Drew Lanham, On Being podcast

Stories and Sustenance

I’ve been wanting to tell you about some of my creative cohorts at Playa, but first I think I need to speak about ART.

A chair made of pebbles, created by a prior resident on the dry lakebed.

A chair made of pebbles, created by an earlier Playa resident on the dry lakebed.

Art plays a critical role in the world’s remaking. I don’t mean just literary nonfiction depicting stories of people pulling together to build resilience (though that happens to be my particular project).

I mean novels that show us how to be authentic people, teach us to feel deeper into ourselves, open a side of humanity we don’t normally see, or introduce a culture we’ve never encountered.

I mean visual art that cracks the heart wide open for its beauty. I mean performance art that rearranges something inside us. I mean music that connects with something buried deep within.

Art moves us, and movement is much needed—now more than ever.

I once read a book about the state of the world that laid out the problems in great detail, and then listed the titanic changes needed. The author recommended eschewing novels and other “distractions” in favor of educational books addressing the many issues we face.

But I return again and again to the Barbara Kingsolver character who asked, “What is the use of saving a world that has no soul left in it?”

Clothesline poetry in the high desert.

Clothesline poetry in the high desert.

Art is the soul, and artists its keepers. Without this vital work, we are diminished.

As author Barry Lopez has written, “Sometimes we need a story more than food to stay alive.”

During my two weeks at Playa, visual artists, performance artists, poets, and writers of fiction and nonfiction all fed each other stories and sustenance. We gathered around the table to talk about topics great and small. We took in each others’ work, and drew inspiration from it. Just a few who inspired me:

Belle’s poetry brought the world into sharp focus—like her poem “Sacred Cows,” exploring questions of ethics and culture around beef consumption. Hailing from Hong Kong, Belle taught a few of us chi gong one night in the Commons.

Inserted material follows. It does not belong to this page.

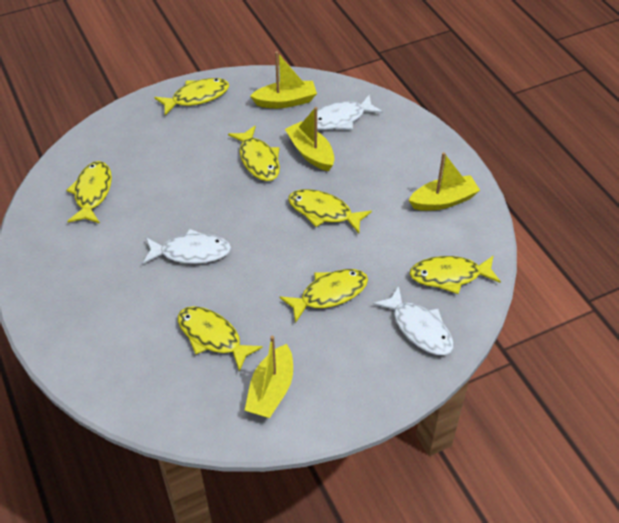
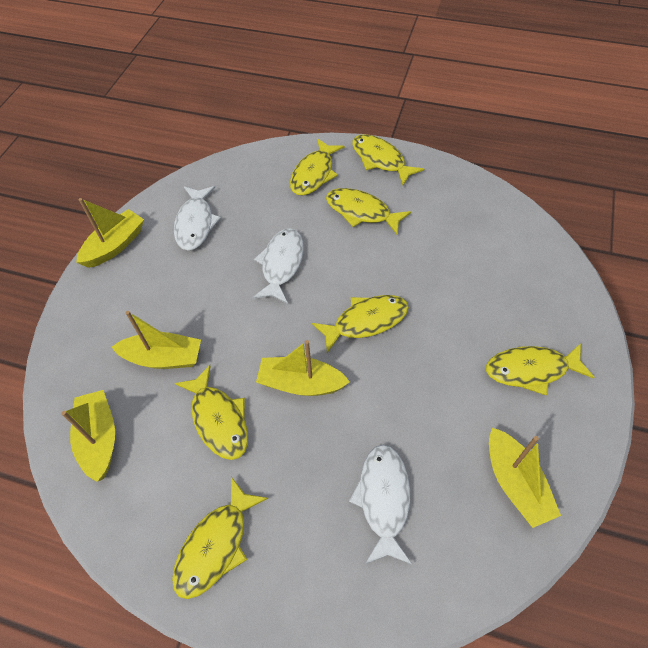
yellow boat: 4 -> 5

Belle after leading us in chi gong.

Belle after leading us in chi gong.

Portland-based poet Jen created innovative sound recordings and poetry whose shape mirrored landscape. She works for an environmental nonprofit, and her writing possesses a keen eye and ear for the natural world.

That same reverence for life is captured in the visual artists’ work. Susan’s small drawings depict The Ten Thousand Things. In the Tao te Ching, The Ten Thousand Things refers to all of creation. She remembered me snapping a photo of this bird drawing, and kindly gave it to me before we parted. I treasure it.

Susan's exquisite drawing on rice paper. She makes one a day after walking and observing.

Susan’s exquisite drawing on rice paper. She makes one a day after walking and observing.

Emily’s watercolors evoke wild desert beauty in both postcard-sized landscapes and largescale topographical representations. She gave me one of her postcard pieces, the view of Playa from her balcony. I can look up from my desk and see that blue sky anytime I want.

Emily and a few of her gorgeous topographical representations, based on Oregon's Summer Lake and environs.

Emily and a few of her gorgeous topographical representations, based on Oregon’s Summer Lake and environs.

All of these and more blessed my stay and affirmed for me yet again that art is not a luxury.